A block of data
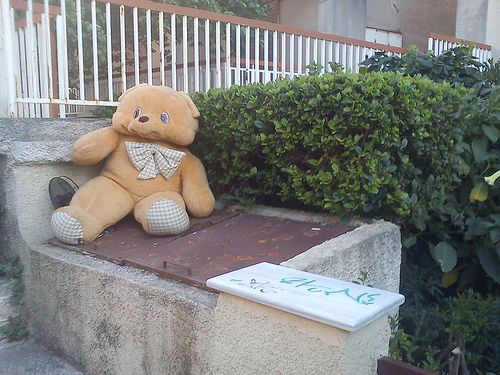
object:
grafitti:
[275, 273, 388, 304]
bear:
[50, 81, 216, 250]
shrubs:
[188, 44, 500, 235]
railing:
[1, 2, 500, 118]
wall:
[1, 118, 402, 375]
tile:
[206, 259, 405, 334]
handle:
[161, 257, 197, 276]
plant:
[381, 289, 500, 373]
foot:
[145, 196, 192, 238]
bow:
[124, 139, 186, 180]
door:
[118, 211, 358, 294]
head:
[109, 83, 202, 146]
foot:
[48, 209, 85, 248]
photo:
[5, 4, 499, 375]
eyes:
[158, 109, 170, 126]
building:
[278, 0, 487, 94]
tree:
[64, 3, 278, 88]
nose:
[134, 114, 151, 125]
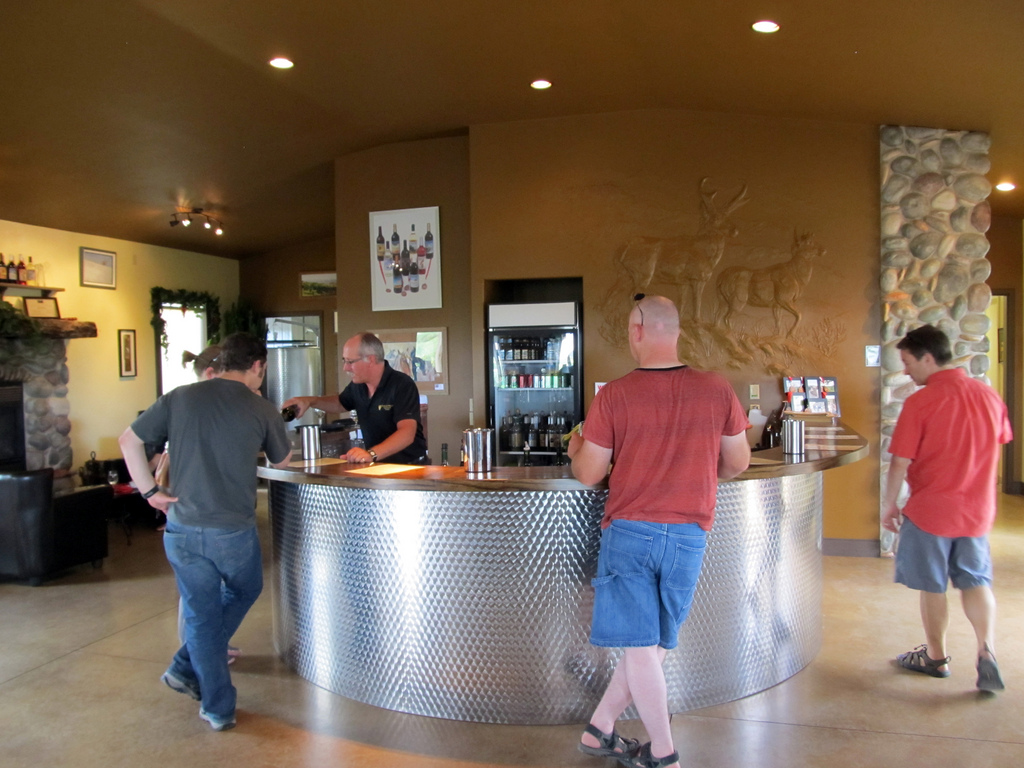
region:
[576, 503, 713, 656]
Man wearing shorts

GOAL OF THE EXERCISE:
Please write out all the rows above again, swapping every "foot" for "paw" and keeping everything else the same. Omit the pictures.

SOLUTION TO THIS PROBLEM:
object:
grafitti:
[275, 273, 388, 304]
bear:
[50, 81, 216, 250]
shrubs:
[188, 44, 500, 235]
railing:
[1, 2, 500, 118]
wall:
[1, 118, 402, 375]
tile:
[206, 259, 405, 334]
handle:
[161, 257, 197, 276]
plant:
[381, 289, 500, 373]
paw:
[145, 196, 192, 238]
bow:
[124, 139, 186, 180]
door:
[118, 211, 358, 294]
head:
[109, 83, 202, 146]
paw:
[48, 209, 85, 248]
photo:
[5, 4, 499, 375]
eyes:
[158, 109, 170, 126]
building:
[278, 0, 487, 94]
tree:
[64, 3, 278, 88]
nose:
[134, 114, 151, 125]
region:
[576, 503, 713, 656]
Man wearing shorts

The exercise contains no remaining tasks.